In the past, city dollars have supported improvement efforts in the vast ward, including sidewalk installation and repairs and the construction of the Enclave Apartments on Shattalon Drive, but the North Ward lags behind many of its counterparts when it comes to big development projects, Adams said.
“I just want to see the same level of development that I see in the west side, the southwest side, the northwest side, I want to see that same development in the North Ward,” she remarked. “…I want (citizens) to be inspired and engaged and passionate about it like myself and some of the others.”
Adams, who was a part of the original East Winston CDC in the 1980s, said it’s high time the city’s north side began to demand the changes it deserves.
“We should be beyond begging people to come to our communities to develop,” she stated. “Our dollars spend just like everybody else’s dollars, but the numbers will tell you that we are consumers. We need to become developers, too.”
Isaac “Ike” Heard Jr., an urban planning and community economic development consultant and analyst and University of North Carolina at Charlotte professor, led the group in exercises to help them flesh out a mission, vision and goals. He encouraged those present to envision what kinds of services and amenities they’d like to see in the area. Among the suggestions were arts or cultural and medical facilities, educational and training opportunities and a grocery store.
Raleigh native Fran Oates, who has served on the Union CDC since it was formed more than 12 years ago, said the community’s desires now are closely linked to the needs the CDC identified over a decade ago.
“We surveyed the church one night and asked them what they would like to see, and it was the same list,” said Oates, the elementary education program coordinator at Winston-Salem State University. “But we didn’t have the training or the foresight to see what they’re showing us now, how we could go and seek the funding.”
Though the CDC’s initial efforts stalled for a variety of reasons, after attending the meeting Friday, Oates said she believes CDC leaders may have what they need to make something happen this time around.

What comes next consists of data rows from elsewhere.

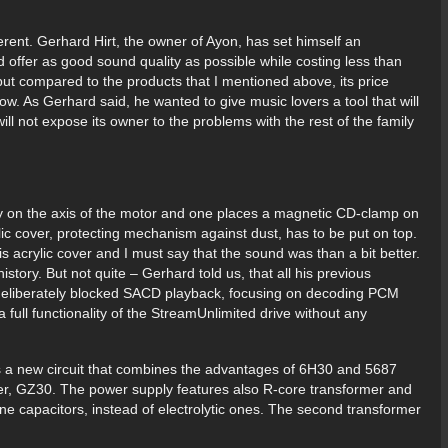
rent. Gerhard Hirt, the owner of Ayon, has set himself an
 offer as good sound quality as possible while costing less than
but compared to the products that I mentioned above, its price
ow. As Gerhard said, he wanted to give music lovers a tool that will
ll not expose its owner to the problems with the rest of the family
ly on the axis of the motor and one places a magnetic CD-clamp on
ylic cover, protecting mechanism against dust, has to be put on top.
s acrylic cover and I must say that the sound was than a bit better.
istory. But not quite – Gerhard told us, that all his previous
deliberately blocked SACD playback, focusing on decoding PCM
a full functionality of the StreamUnlimited drive without any
s a new circuit that combines the advantages of 6H30 and 5687
fier, GZ30. The power supply features also R-core transformer and
lene capacitors, instead of electrolytic ones. The second transformer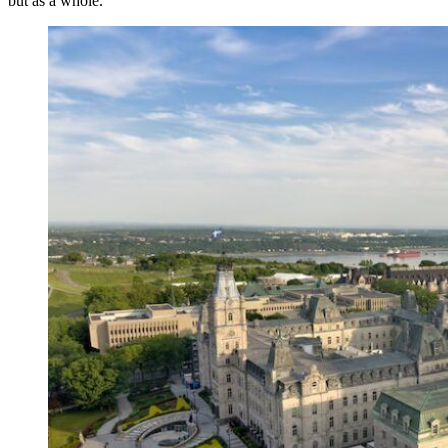
but as a whole.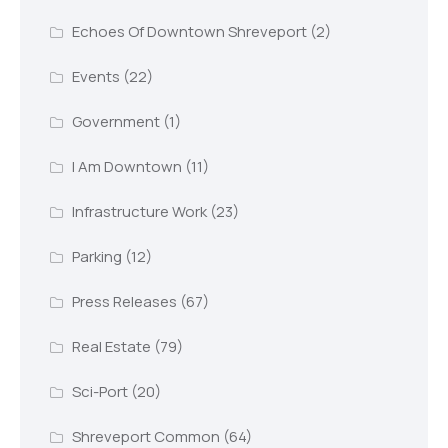
Echoes Of Downtown Shreveport
(2)
Events
(22)
Government
(1)
I Am Downtown
(11)
Infrastructure Work
(23)
Parking
(12)
Press Releases
(67)
Real Estate
(79)
Sci-Port
(20)
Shreveport Common
(64)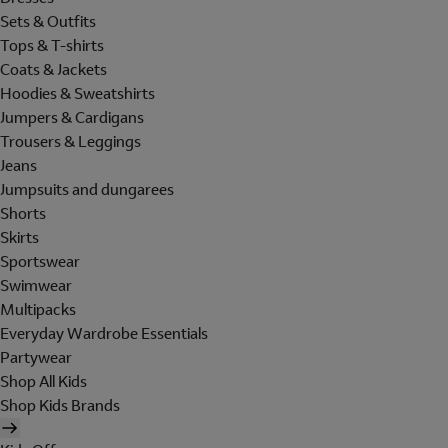
Sets & Outfits
Tops & T-shirts
Coats & Jackets
Hoodies & Sweatshirts
Jumpers & Cardigans
Trousers & Leggings
Jeans
Jumpsuits and dungarees
Shorts
Skirts
Sportswear
Swimwear
Multipacks
Everyday Wardrobe Essentials
Partywear
Shop All Kids
Shop Kids Brands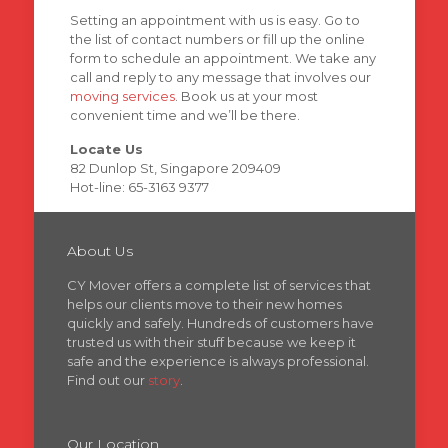
Setting an appointment with us is easy. Go to
the list of contact numbers or fill up the online
form to schedule an appointment. We take any
call and reply to any message that involves our
moving services
. Book us at your most
convenient time and we’ll be there.
Locate Us
82 Dunlop St, Singapore 209409
Hot-line: 65-3163 9377
About Us
CY Mover offers a complete list of services that
helps our clients move to their new homes
quickly and safely. Hundreds of customers have
trusted us with their stuff because we keep it
safe and the experience is always professional.
Find out our
story
.
Our Location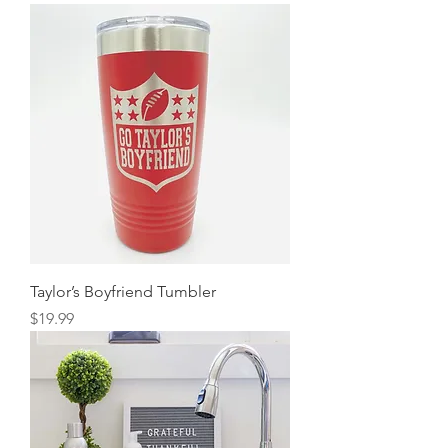
Taylor’s Boyfriend Tumbler
Price
$19.99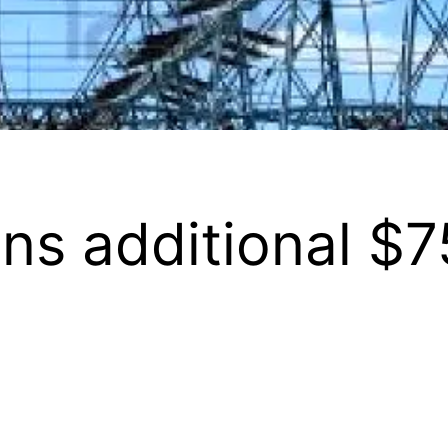
ns additional $7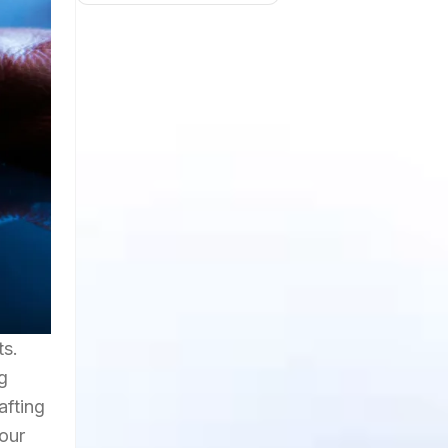
ts.
g
afting
your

“I’m excited,” she declared. “I think now with Council member (Adams) saying, ‘Let’s go for it,’ and Pastor (Mack) saying ‘We’re ready to do this thing,’ now we’ve got the energy in this that we need.”
Miles Harry, owner of Miles Computer Service and a longtime Union member, said the meeting was a step in the right direction.
“I think it’s a great idea. I think it’s necessary that we get this community over here on the right foot because it’s dissolving. We’ve got to bring some attractiveness back to this community,” he stated. “…It’s a start. The proof’ll be in the pudding.”
Rev. Dr. Sir Walter Mack Jr., Union’s pastor, called the gathering, which continued with a four-hour session at the church on Saturday morning, “enlightening.” He added that the church looks forward to partnering with the CDC on revitalization efforts in the future.
“I thought the meeting went well. I thought people were motivated and excited and ready to actually do the things it’s going to take to get this project underway,” Mack said. “It’s really amazing to see where we’ve come from and the vision of where the city’s trying to go, and we want to be a part of that.”
The group, which consisted of about two dozen members, plans to meet again to continue issues in the community and begin identifying resources and devising solutions to combat the problems, Smith said.